There are several reasons for causing sexual dysfunction in women with urinary incontinence [35,36,37,38,39]. Up to a quarter of women who have urinary incontinence at least monthly may experience urinary leakage during sexual activity. As a result, some women may have avoided sexual activity altogether due to concerns about this leakage [35]. Women with urinary incontinence have been reported to feel ashamed and believe that they have lost their attractiveness [36]. UI intensifies fear of sexual contact and increases dissatisfaction with sexual life in women with urinary incontinence [37]. Urgency UI is significantly associated with lower self-esteem [38], which significantly influences sexual dysfunction [39].

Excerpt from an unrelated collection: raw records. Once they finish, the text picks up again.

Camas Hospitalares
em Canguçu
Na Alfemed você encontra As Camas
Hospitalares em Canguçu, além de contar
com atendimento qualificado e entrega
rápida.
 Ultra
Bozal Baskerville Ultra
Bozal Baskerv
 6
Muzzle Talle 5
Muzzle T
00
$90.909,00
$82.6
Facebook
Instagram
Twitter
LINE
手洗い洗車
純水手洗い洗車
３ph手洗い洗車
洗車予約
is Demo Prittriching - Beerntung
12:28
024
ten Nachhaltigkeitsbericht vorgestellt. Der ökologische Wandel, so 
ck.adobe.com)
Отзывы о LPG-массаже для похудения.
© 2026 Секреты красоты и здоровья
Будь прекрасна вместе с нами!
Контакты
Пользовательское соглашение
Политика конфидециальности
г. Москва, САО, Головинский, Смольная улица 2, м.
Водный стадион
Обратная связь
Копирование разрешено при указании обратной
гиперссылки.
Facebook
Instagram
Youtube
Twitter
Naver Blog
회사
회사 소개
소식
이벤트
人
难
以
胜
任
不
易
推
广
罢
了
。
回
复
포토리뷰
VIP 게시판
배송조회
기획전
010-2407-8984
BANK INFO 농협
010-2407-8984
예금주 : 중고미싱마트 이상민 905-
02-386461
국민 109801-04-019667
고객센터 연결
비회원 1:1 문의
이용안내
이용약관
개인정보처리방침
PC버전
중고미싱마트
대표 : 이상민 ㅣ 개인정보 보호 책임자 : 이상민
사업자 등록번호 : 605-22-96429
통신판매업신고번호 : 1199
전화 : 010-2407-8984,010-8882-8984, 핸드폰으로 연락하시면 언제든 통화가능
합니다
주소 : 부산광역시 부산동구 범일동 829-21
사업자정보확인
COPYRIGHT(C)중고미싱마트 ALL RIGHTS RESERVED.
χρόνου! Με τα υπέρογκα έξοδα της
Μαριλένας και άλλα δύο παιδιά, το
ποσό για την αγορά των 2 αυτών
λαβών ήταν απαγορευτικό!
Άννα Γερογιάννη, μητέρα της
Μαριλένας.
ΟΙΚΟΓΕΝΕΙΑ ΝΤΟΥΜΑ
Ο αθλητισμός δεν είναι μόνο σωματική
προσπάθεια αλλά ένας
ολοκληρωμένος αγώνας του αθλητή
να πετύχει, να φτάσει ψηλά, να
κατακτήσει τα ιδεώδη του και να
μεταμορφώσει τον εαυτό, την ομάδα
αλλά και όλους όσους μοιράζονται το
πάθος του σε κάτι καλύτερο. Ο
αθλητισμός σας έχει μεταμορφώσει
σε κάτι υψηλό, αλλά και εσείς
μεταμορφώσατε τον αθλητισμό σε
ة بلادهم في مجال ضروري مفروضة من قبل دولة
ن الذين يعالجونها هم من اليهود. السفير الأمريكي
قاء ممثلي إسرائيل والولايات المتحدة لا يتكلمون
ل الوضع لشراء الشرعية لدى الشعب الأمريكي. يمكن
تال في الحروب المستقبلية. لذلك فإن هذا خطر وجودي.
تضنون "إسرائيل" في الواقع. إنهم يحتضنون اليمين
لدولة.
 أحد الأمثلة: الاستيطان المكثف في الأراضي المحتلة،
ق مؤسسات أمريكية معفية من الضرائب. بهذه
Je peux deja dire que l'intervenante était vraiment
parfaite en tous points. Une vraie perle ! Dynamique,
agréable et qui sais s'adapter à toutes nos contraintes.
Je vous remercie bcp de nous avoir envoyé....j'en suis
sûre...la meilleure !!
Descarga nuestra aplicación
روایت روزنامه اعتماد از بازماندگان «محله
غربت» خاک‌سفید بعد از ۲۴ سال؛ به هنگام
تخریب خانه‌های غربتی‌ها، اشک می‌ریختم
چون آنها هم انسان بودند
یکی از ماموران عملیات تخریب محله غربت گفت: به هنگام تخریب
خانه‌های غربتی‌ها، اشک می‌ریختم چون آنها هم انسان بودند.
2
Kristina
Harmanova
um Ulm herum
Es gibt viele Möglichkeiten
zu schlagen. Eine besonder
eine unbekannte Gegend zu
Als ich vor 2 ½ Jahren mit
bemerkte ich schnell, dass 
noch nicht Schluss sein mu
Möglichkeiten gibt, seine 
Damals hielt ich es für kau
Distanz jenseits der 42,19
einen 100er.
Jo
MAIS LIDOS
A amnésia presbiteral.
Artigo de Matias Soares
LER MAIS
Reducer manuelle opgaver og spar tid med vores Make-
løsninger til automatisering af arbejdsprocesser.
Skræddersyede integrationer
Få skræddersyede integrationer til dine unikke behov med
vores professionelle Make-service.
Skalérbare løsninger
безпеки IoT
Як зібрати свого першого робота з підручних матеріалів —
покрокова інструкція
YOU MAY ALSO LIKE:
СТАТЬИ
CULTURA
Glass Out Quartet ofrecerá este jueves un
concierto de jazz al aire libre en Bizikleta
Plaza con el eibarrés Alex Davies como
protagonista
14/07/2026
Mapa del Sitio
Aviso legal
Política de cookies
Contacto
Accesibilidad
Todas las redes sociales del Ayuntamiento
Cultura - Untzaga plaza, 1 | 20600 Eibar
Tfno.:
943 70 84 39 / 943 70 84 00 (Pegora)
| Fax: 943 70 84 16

Several mechanisms were suggested to explain the effectiveness of CBT to treat sexual function in this women. Relying on the premise that thoughts, feelings, physical sensations, and actions are interrelated, CBT helps patients to recognize their distorted attitudes and ineffective behaviors and to take action for changing them [22]. Research shows that CBT is effective in treating sexual dysfunction and sexual self-esteem, especially in women, by bringing about changes in their negative attitudes [22, 23]. In a study, Behavioral therapy was reported to be more effective than anticholinergics in treating UUI in a network meta-analysis [12].

As mentioned, in our study, CBT had a positive and significant effect on women's sexual self-esteem. In the study of Khataei et al. (2020), ten sessions of cognitive–behavioral counseling were associated with a significant increase in the sexual self-esteem scores of women in the intervention group. Although the number of counseling sessions in the current study was smaller than that of Khataei et al., the results of the two studies are consistent [40]. In another study, despite the different research participants, i.e., women of childbearing age who had undergone hysterectomy, CBT increased women's self-esteem [41].

As far as the domain of attractiveness is concerned, Hummel et al. reported reduced concern about body image in women with breast cancer after attending CBT sessions [42].With respect to the domain of adaptiveness, Mohaddesi et al. (2016) found that CBT had a significant and positive effect on improving communication and conflict resolution skills of couples and their sexual relations [43]. Despite the difference in the study population, the results of the present study are consistent with the results of the mentioned studies with regard to the effectiveness of CBT on improving sexual self-esteem. In this regard, cognitive–behavioral therapy has been suggested as the first line of treatment for women with urinary incontinence [12].

Although according to the results of various studies, it seems that the factors affecting sexual dysfunction following urinary incontinence are unpleasant almost for all women, but anyway, considering the influence of culture and individual differences in the attitude of women to express sexual problems due to shame and modesty, the generalization of research findings to other women with different cultures and attitudes should be done with caution.

Limitations and strengths

This study is the first study to investigate the effect of CBT on improving self-esteem and sexual function in women with urinary incontinence. This study is also worthwhile in its use of a sexual function questionnaire that is specifically designed for women with urinary incontinence. Despite these strengths, there are a number of limitations, including the participants' fear of visiting health centers in person due to the corona virus pandemic, which created stress and affected their concentration during the treatment sessions. In this regard, an attempt was made to alleviate this limitation by observing the health precautions and keeping proper distance between people during the treatment sessions.

Conclusion

Based on the results of this study, CBT was found to increase self-esteem and improve sexual function in reproductive-aged women with urinary incontinence. Therefore, it is recommended as a non-invasive, low-cost and effective way to increase sexual self-esteem and improve sexual function in women with urinary incontinence.